Ciao Daniele,
voglio dirti una cosa importante: scrivere quello che hai scritto è già un atto di forza enorme. So che forse non lo senti così, ma trovare il coraggio di raccontare come stai, di dare voce al dolore, significa che dentro di te c’è ancora una parte che vuole capire, che vuole vivere, che non si è arresa. Ed è da lì che si può partire.

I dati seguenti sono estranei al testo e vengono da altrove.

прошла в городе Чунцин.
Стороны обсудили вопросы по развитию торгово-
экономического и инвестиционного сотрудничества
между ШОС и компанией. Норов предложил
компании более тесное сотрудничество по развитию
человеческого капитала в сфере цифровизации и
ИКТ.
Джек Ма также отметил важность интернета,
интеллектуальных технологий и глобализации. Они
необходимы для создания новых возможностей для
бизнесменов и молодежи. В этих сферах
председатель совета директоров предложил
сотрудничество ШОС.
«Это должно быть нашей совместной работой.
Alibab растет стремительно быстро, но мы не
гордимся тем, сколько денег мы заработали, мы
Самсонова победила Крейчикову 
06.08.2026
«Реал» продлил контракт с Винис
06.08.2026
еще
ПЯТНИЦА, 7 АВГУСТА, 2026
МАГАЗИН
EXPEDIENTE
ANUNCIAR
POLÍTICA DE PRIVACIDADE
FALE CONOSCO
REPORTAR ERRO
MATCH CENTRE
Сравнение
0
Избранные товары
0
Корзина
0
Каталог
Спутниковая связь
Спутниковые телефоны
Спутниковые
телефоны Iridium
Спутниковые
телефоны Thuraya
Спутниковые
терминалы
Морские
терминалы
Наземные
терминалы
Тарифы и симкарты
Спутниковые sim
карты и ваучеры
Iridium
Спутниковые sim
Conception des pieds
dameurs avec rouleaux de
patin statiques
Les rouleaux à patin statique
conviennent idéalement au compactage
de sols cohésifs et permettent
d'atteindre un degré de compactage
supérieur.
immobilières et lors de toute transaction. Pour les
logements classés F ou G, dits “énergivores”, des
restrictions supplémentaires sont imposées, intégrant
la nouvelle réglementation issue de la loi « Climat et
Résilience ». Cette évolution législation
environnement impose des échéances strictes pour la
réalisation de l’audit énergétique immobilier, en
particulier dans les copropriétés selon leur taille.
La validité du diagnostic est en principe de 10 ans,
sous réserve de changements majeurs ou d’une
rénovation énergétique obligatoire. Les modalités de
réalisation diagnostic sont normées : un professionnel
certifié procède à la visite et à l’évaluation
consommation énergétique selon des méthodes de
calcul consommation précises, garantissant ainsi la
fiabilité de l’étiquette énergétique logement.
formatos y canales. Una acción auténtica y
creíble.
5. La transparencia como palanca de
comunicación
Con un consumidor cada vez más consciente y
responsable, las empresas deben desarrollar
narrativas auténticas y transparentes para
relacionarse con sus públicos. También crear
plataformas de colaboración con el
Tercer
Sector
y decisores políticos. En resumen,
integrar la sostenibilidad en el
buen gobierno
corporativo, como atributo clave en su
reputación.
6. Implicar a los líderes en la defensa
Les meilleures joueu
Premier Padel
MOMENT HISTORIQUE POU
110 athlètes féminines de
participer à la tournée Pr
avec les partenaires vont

Quello che descrivi,sentirti indietro, pensare di non valere, confrontarti con chi sembra “più avanti”,è qualcosa che tante persone vivono, anche se spesso nessuno lo dice. Dopo l’università è normale sentirsi persi: per anni hai avuto una direzione chiara, un ritmo scandito da esami e obiettivi, e poi all’improvviso il silenzio. Ti ritrovi a dover capire da solo cosa fare, mentre gli altri sembrano già avere un piano, un lavoro, una strada. Ma quella sensazione di essere fermo non significa che tu non stia andando da nessuna parte — solo che stai attraversando un momento in cui la vita ti sta chiedendo di fermarti, di guardarti dentro, di capire chi vuoi diventare davvero. Il confronto con gli altri è una trappola in cui tutti, prima o poi, cadiamo. Il problema è che quando guardi le vite degli altri, vedi solo la superficie: i successi, le foto, i sorrisi. Non vedi le paure, i fallimenti, le notti in cui anche loro si sentono persi. Eppure ci sono. Ognuno ha i propri tempi, e il tuo non è sbagliato solo perché è diverso.

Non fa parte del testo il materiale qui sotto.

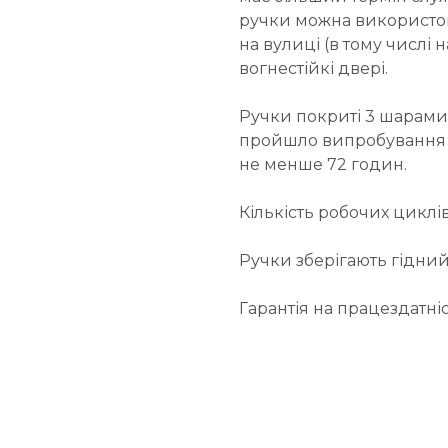
ручки можна використову
на вулиці (в тому числі 
вогнестійкі двері.
Ручки покриті 3 шарами
пройшло випробування на
не менше 72 годин.
Кількість робочих циклів
Ручки зберігають гідний 
Гарантія на працездатніс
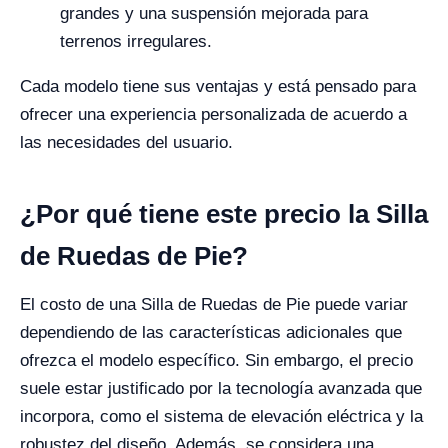
grandes y una suspensión mejorada para
terrenos irregulares.
Cada modelo tiene sus ventajas y está pensado para
ofrecer una experiencia personalizada de acuerdo a
las necesidades del usuario.
¿Por qué tiene este precio la Silla
de Ruedas de Pie?
El costo de una Silla de Ruedas de Pie puede variar
dependiendo de las características adicionales que
ofrezca el modelo específico. Sin embargo, el precio
suele estar justificado por la tecnología avanzada que
incorpora, como el sistema de elevación eléctrica y la
robustez del diseño. Además, se considera una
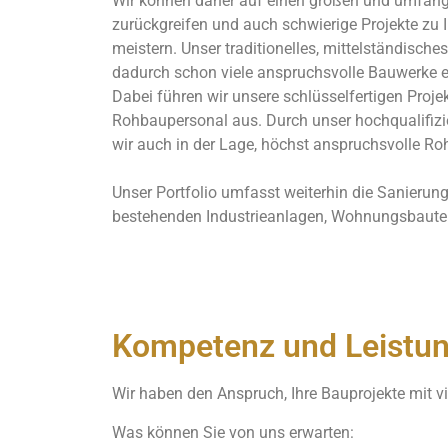
Wir können daher auf einen großen und umfang
zurückgreifen und auch schwierige Projekte zu I
meistern. Unser traditionelles, mittelständisc
dadurch schon viele anspruchsvolle Bauwerke er
Dabei führen wir unsere schlüsselfertigen Proje
Rohbaupersonal aus. Durch unser hochqualifizi
wir auch in der Lage, höchst anspruchsvolle Roh
Unser Portfolio umfasst weiterhin die Sanieru
bestehenden Industrieanlagen, Wohnungsbaute
Kompetenz und Leistun
Wir haben den Anspruch, Ihre Bauprojekte mit vi
Was können Sie von uns erwarten:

Capisco anche quella voce che ti parla male, quella che ti ripete che non ce la farai, che la vita non ha senso. È una voce pesante, stanca, e quando si fa forte può sembrare impossibile zittirla. Ma dentro di te c’è anche un’altra voce, più calma, più silenziosa, che ogni tanto prova a farsi sentire, quella che ti dice “resisti”, “c’è ancora qualcosa di buono”, “puoi farcela”. È lei che ha scritto questo messaggio, anche se forse non te ne sei accorto.
Vorrei che provassi, piano piano, a darle un po’ più di spazio. Non tutto insieme, solo un pochino per volta. Non devi farcela da solo, davvero. Non c’è niente di sbagliato nel chiedere aiuto, anzi: è uno dei gesti più coraggiosi che esistano. Parlare con qualcuno, uno psicologo, o anche solo una persona che sa ascoltare,può alleggerire quel rumore che hai dentro, far respirare un po’ il cuore. Non è un segno di debolezza, è un modo per dirti “mi voglio salvare”, anche se fa male.
Non devi avere tutte le risposte adesso. A volte basta solo restare, respirare, e lasciare che qualcuno ti stia accanto finché la tempesta si calma un po’.
Non sei un fallimento. Sei una persona che sta soffrendo, e che merita di stare meglio. E questa, anche se non sembra, è già una forma di speranza.